Na semana passada, o MPE (Ministério Público Estadual) apresentou parecer favorável à retomada da CPI (Comissão Parlamentar de Inquérito), mas pediu para que os desembargadores restrinjam as apurações para não manchar a imagem da Energisa, empresa que assumiu a concessionária após a falência do grupo Rede.
“Tem-se que a segurança deve ser concedida parcialmente para se determinar que as investigações realizadas pela Comissão Parlamentar de Inquérito se limitem a período anterior a abril de 2014, data em que a Impetrante assumiu efetivamente o controle acionário da concessionária de energia elétrica, haja vista que o objeto da CPI, consoante delimitado pela própria Casa de Leis, se restringe às irregularidades apontadas pela auditoria contábil realizada pela empresa Pricewaterhouse Coopers”, diz o texto.
Anteriormene, a PGE (Procuradoria Geral do Estado) se manifestou favoravelmente a todos os aspectos da comissão. De acordo com o documento assinado pelos procuradores Adalberto Neves Miranda e José Wilson Ramos Costa Júnior, a Energisa se equivocou no mandado de que suspendeu o trabalho da comissão, pois afirmou que não está relacionada com os fatos investigados e o período de análise, entre 2010 e 2015, inclui a administração da concessionária e as consequências do esquema de corrupção, “bem como a extensão do dano causado” possuem reflexo na atual organização da empresa.

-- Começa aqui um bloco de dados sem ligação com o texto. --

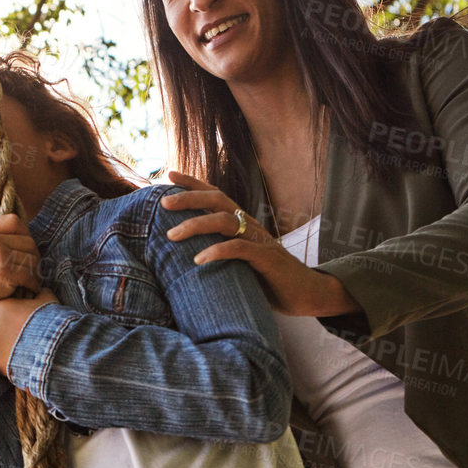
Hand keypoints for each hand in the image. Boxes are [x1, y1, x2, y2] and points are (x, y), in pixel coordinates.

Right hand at [0, 214, 42, 331]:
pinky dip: (33, 283)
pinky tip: (29, 288)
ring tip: (30, 280)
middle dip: (34, 257)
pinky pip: (30, 274)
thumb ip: (0, 239)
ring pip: (32, 257)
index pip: (14, 221)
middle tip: (31, 270)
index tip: (23, 250)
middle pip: (28, 241)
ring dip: (35, 272)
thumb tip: (28, 230)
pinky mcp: (4, 271)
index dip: (24, 234)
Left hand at [0, 290, 57, 377]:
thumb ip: (41, 293)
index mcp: (0, 306)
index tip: (28, 321)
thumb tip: (41, 290)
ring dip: (11, 347)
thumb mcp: (47, 298)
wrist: (52, 344)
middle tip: (28, 336)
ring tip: (28, 350)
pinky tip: (25, 361)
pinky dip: (11, 362)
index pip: (6, 310)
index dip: (18, 316)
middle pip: (0, 328)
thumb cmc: (50, 318)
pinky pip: (2, 361)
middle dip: (12, 332)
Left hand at [160, 172, 358, 317]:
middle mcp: (249, 225)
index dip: (193, 183)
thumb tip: (181, 255)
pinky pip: (239, 249)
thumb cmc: (266, 279)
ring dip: (196, 225)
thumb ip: (217, 252)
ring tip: (171, 236)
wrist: (304, 294)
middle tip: (163, 202)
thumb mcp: (237, 262)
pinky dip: (217, 251)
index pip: (215, 195)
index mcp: (242, 222)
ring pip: (225, 220)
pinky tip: (198, 260)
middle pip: (217, 200)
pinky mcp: (266, 259)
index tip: (168, 174)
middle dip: (189, 198)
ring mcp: (259, 240)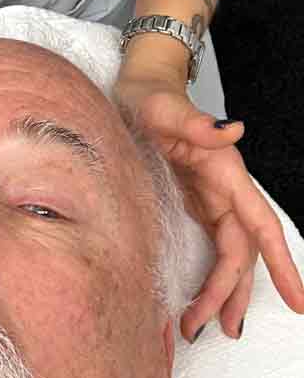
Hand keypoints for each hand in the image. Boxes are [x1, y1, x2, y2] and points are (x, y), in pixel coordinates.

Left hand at [115, 70, 303, 342]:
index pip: (260, 224)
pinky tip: (203, 298)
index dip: (280, 262)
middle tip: (217, 328)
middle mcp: (224, 190)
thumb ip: (195, 122)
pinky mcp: (194, 204)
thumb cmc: (152, 100)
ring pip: (229, 255)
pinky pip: (212, 247)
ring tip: (210, 327)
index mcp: (225, 172)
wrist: (136, 95)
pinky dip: (210, 274)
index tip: (298, 301)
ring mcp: (211, 200)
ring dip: (223, 292)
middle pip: (241, 252)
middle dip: (232, 292)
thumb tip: (231, 129)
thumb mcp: (164, 109)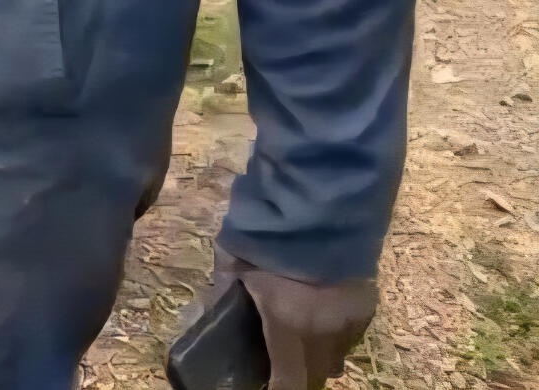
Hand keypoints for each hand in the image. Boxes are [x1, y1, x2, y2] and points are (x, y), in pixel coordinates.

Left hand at [202, 247, 376, 389]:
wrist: (322, 206)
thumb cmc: (268, 235)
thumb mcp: (232, 262)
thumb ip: (222, 291)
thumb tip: (209, 309)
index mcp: (290, 328)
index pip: (289, 383)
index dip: (278, 389)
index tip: (267, 385)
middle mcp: (326, 334)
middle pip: (316, 374)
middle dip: (297, 374)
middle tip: (279, 362)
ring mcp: (351, 321)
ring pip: (336, 356)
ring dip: (318, 354)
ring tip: (299, 337)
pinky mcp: (368, 305)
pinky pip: (350, 334)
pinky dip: (334, 333)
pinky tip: (319, 313)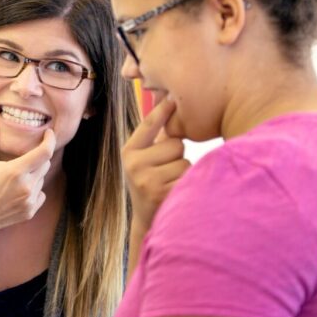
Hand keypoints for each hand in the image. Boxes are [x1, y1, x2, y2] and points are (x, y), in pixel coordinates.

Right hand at [0, 118, 55, 248]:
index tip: (49, 133)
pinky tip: (18, 189)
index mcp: (15, 172)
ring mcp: (29, 201)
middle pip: (44, 164)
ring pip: (41, 179)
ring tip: (15, 175)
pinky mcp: (29, 212)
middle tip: (25, 154)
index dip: (50, 140)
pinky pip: (40, 194)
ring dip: (34, 173)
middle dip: (38, 156)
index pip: (44, 152)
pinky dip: (34, 189)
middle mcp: (26, 187)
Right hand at [122, 98, 190, 238]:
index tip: (173, 97)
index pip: (149, 124)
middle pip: (175, 144)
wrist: (147, 219)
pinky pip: (188, 178)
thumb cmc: (150, 181)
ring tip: (170, 181)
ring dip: (183, 171)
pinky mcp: (161, 194)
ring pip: (184, 162)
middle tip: (166, 169)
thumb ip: (154, 137)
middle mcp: (134, 164)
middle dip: (177, 155)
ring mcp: (147, 181)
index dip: (163, 110)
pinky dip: (186, 184)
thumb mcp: (143, 159)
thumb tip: (169, 100)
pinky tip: (174, 192)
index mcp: (129, 151)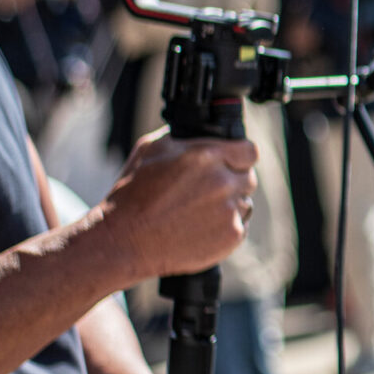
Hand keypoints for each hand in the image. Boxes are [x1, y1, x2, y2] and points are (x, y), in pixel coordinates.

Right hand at [93, 129, 258, 279]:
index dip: (240, 157)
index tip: (233, 163)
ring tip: (197, 212)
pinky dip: (226, 226)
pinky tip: (200, 227)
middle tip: (208, 191)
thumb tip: (204, 132)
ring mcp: (229, 211)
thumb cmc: (132, 194)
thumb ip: (186, 138)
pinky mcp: (232, 235)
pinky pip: (241, 225)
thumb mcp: (151, 149)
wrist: (124, 241)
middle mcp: (222, 182)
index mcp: (206, 157)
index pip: (249, 151)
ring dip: (229, 205)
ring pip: (244, 202)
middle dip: (232, 181)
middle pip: (248, 177)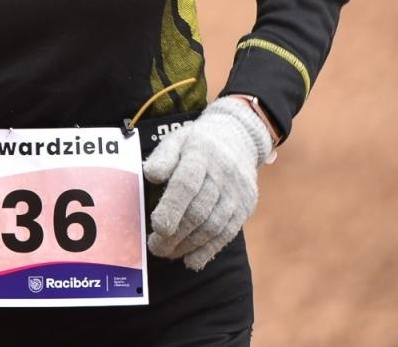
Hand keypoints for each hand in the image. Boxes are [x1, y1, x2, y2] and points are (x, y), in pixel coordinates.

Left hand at [142, 95, 273, 270]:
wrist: (238, 137)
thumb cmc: (197, 143)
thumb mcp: (177, 139)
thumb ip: (163, 156)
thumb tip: (151, 174)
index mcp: (201, 153)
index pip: (187, 183)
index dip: (172, 207)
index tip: (157, 226)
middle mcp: (222, 173)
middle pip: (199, 210)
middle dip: (175, 233)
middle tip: (155, 246)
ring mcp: (236, 192)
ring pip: (213, 225)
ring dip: (189, 245)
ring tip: (167, 253)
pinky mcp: (245, 206)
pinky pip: (227, 233)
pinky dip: (209, 250)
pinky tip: (192, 260)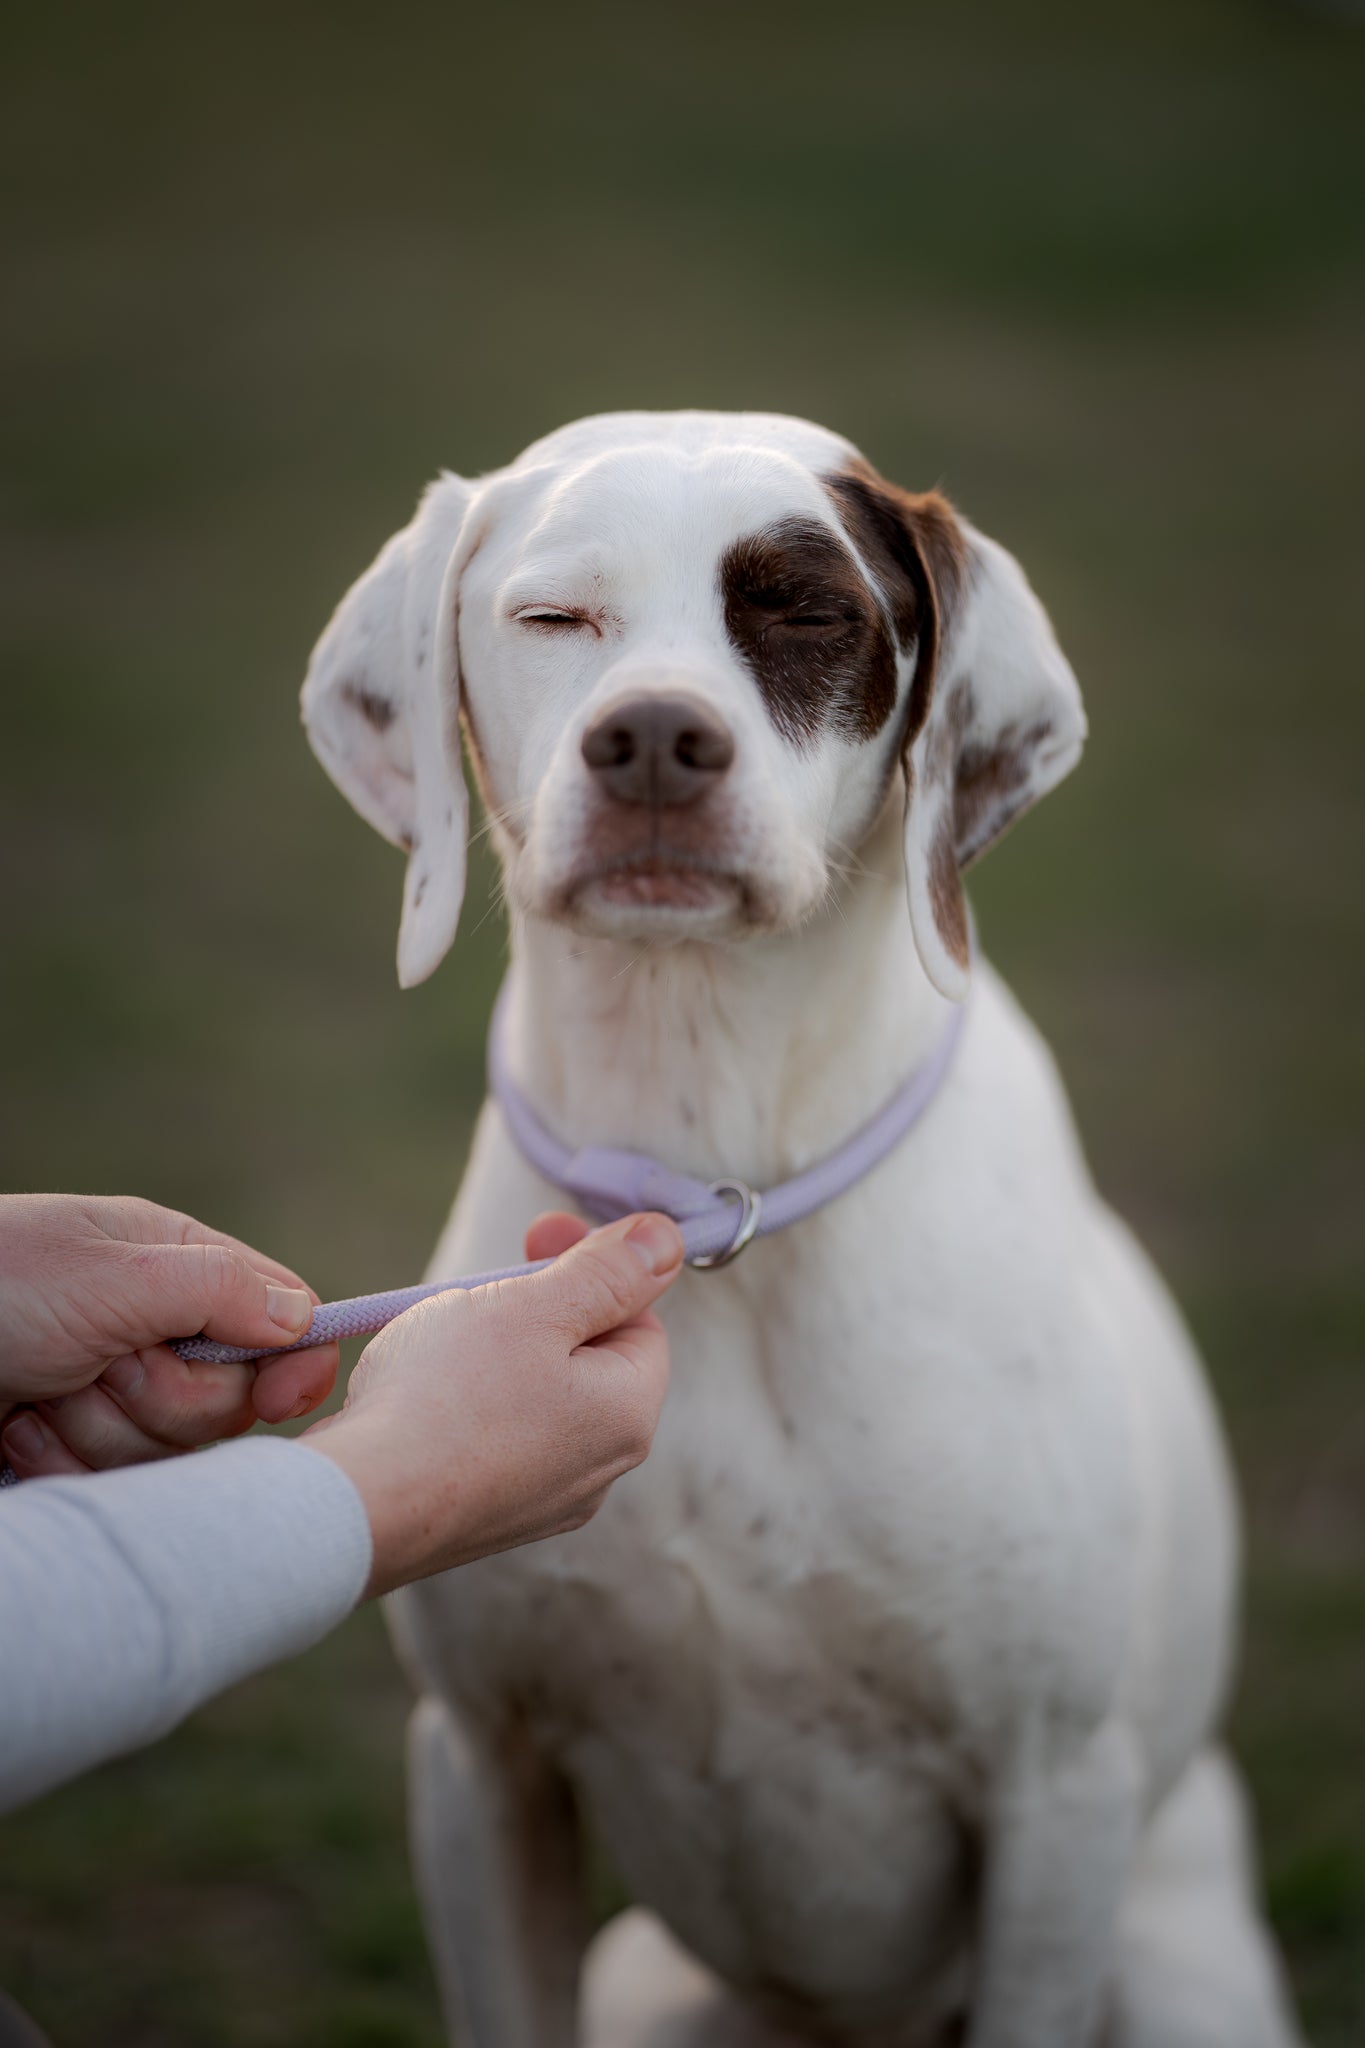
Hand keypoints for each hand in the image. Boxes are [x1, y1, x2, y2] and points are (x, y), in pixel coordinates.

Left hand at [0, 1195, 338, 1476]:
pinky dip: (59, 1468)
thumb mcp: (114, 1273)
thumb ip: (219, 1289)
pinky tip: (17, 1433)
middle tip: (99, 1365)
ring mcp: (111, 1394)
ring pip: (167, 1455)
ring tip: (40, 1394)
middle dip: (161, 1399)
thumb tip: (303, 1319)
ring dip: (97, 1433)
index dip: (290, 1366)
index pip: (280, 1320)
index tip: (281, 1402)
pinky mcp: (71, 1449)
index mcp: (176, 1266)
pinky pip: (108, 1491)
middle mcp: (154, 1330)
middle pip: (227, 1404)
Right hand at [307, 1211, 682, 1594]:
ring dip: (498, 1353)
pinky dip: (466, 1405)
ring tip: (438, 1339)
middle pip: (588, 1358)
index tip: (535, 1238)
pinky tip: (418, 1394)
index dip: (592, 1267)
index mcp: (628, 1414)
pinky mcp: (486, 1519)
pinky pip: (494, 1440)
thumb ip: (608, 1271)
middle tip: (477, 1288)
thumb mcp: (536, 1306)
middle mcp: (598, 1470)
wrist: (355, 1507)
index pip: (639, 1320)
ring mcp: (541, 1502)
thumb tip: (668, 1241)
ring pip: (536, 1397)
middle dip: (539, 1308)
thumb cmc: (445, 1398)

A CPI está suspensa desde o início de maio, após decisão do desembargador Dorival Renato Pavan. Conforme o mandado de segurança impetrado pelo grupo Energisa, o período investigado pela comissão é referente à gestão do grupo Rede, até 2012, portanto as investigações causam danos à imagem da empresa sem causa.
O desembargador também acatou o pedido da concessionária para suspender a quebra de sigilo bancário e sugeriu que a matéria está vencida, pois as denúncias já foram investigadas pelos órgãos competentes. Antes da suspensão, a comissão havia divulgado uma lista de 38 nomes de envolvido no esquema.